In response to the cases of transfusion-transmission B19V, the Blood Service has performed a prevalence study and risk assessment that has been published in the journal Transfusion
Our modelling estimated that the risk to general recipients was neglible and less than 1 in 1 million. However, a small group of transfusion recipients were at increased risk of complications including patients who are immunosuppressed or have hereditary haemolytic anaemias. Although pregnant women are at higher risk of B19V complications, because transfusion during the risk period of pregnancy is not frequent, the absolute number of complications was very low. For all transfusion recipients the risk from community exposure was far greater than the risk of transfusion and equivalent to 17 to 68 transfusions a year dependent on the age of the recipient.
The Blood Service defers donors with known current B19V infection or confirmed contact with someone with B19V. However, because infections are commonly asymptomatic or undiagnosed, this deferral only has limited effectiveness in preventing someone potentially infectious with B19V donating blood. Therefore there are no donor selection guidelines that can further reduce the risk and the only currently available additional risk management strategy is to introduce B19V blood donor screening.
Blood transfusion is a life-saving treatment and contributes only a small minority of the burden of B19V disease, even in transfused recipients. Owing to this, the significant cost incurred by introducing testing and the fact that successful treatment can prevent complications when recognised, the Blood Service has recommended that B19V blood donor screening is not introduced at this time. Initial stakeholder feedback endorsing this decision has been received from the Communicable Diseases Network Australia and the Australian & New Zealand Society of Blood Transfusion. This decision is consistent with the majority of international blood services.

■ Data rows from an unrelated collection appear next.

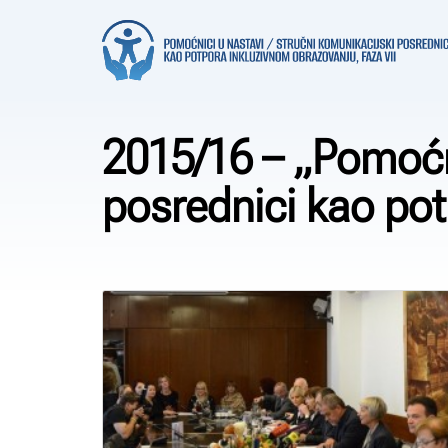
2015/16 – „Pomoćni
posrednici kao po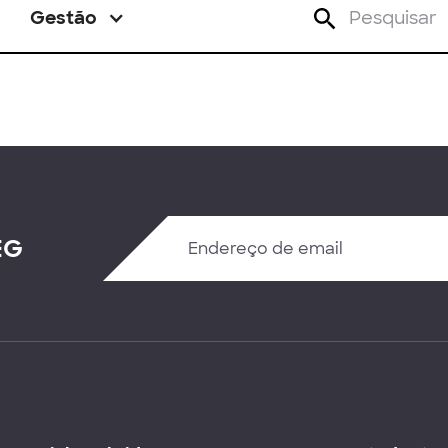
Gestão
EG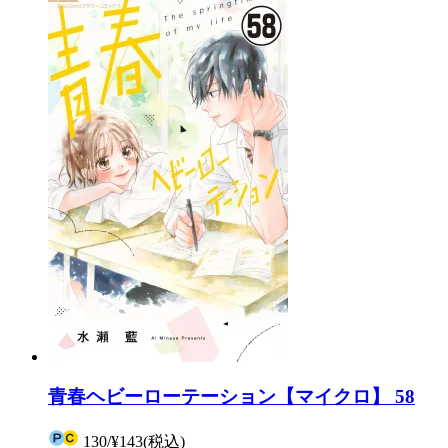
青春ヘビーローテーション【マイクロ】 58
130
/
¥143
(税込)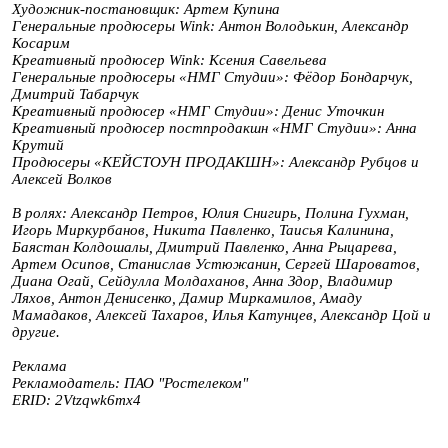
Художник-постановщик: Артем Купина
Генеральные продюсеры Wink: Антон Володькин, Александр
Косарим
Креативный продюсер Wink: Ксения Савельева
Генеральные продюсеры «НМГ Студии»: Фёдор Бондарчук,
Дмитрий Табарчук
Креативный продюсер «НМГ Студии»: Денис Уточкин
Креативный продюсер постпродакшн «НМГ Студии»: Анна
Крутий
Продюсеры «КЕЙСТОУН ПРОДАКШН»: Александр Рубцов и
Алексей Волков
В ролях: Александр Петров, Юлия Снигирь, Полина Гухман,
Игорь Миркурбанов, Никита Павленко, Таисья Калинина,
Баястан Колдошалы, Дмитрий Павленко, Анна Рыцарева,
Артем Осипов, Станислав Устюжанин, Сергей Шароватов,
Диана Огай, Сейдулла Молдаханов, Анна Здор, Владимир
Ляхов, Антон Денисенко, Дамир Миркамилов, Амаду
Мамадаков, Алексей Тахаров, Илья Катунцев, Александр Цой и
другие.
Реклама
Рекламодатель: ПАО "Ростелеком"
ERID:
2Vtzqwk6mx4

It is important that clinicians are aware of the possibility of B19V transfusion-transmission, in addition to community acquired B19V infection, especially in patients that are at higher risk of complications. Clinicians should consider whether this risk is relevant to transfusion consent. Clinician awareness will enable informed consent and timely investigation, diagnosis and treatment. Clinicians should consider B19V in patients with unexplained hypoplastic anaemia (anaemia with a low reticulocyte count), In addition, it is important that cases of suspected transfusion-transmission of B19V are reported to the Blood Service for further evaluation. The Blood Service will continue to monitor the risk of B19V in Australia.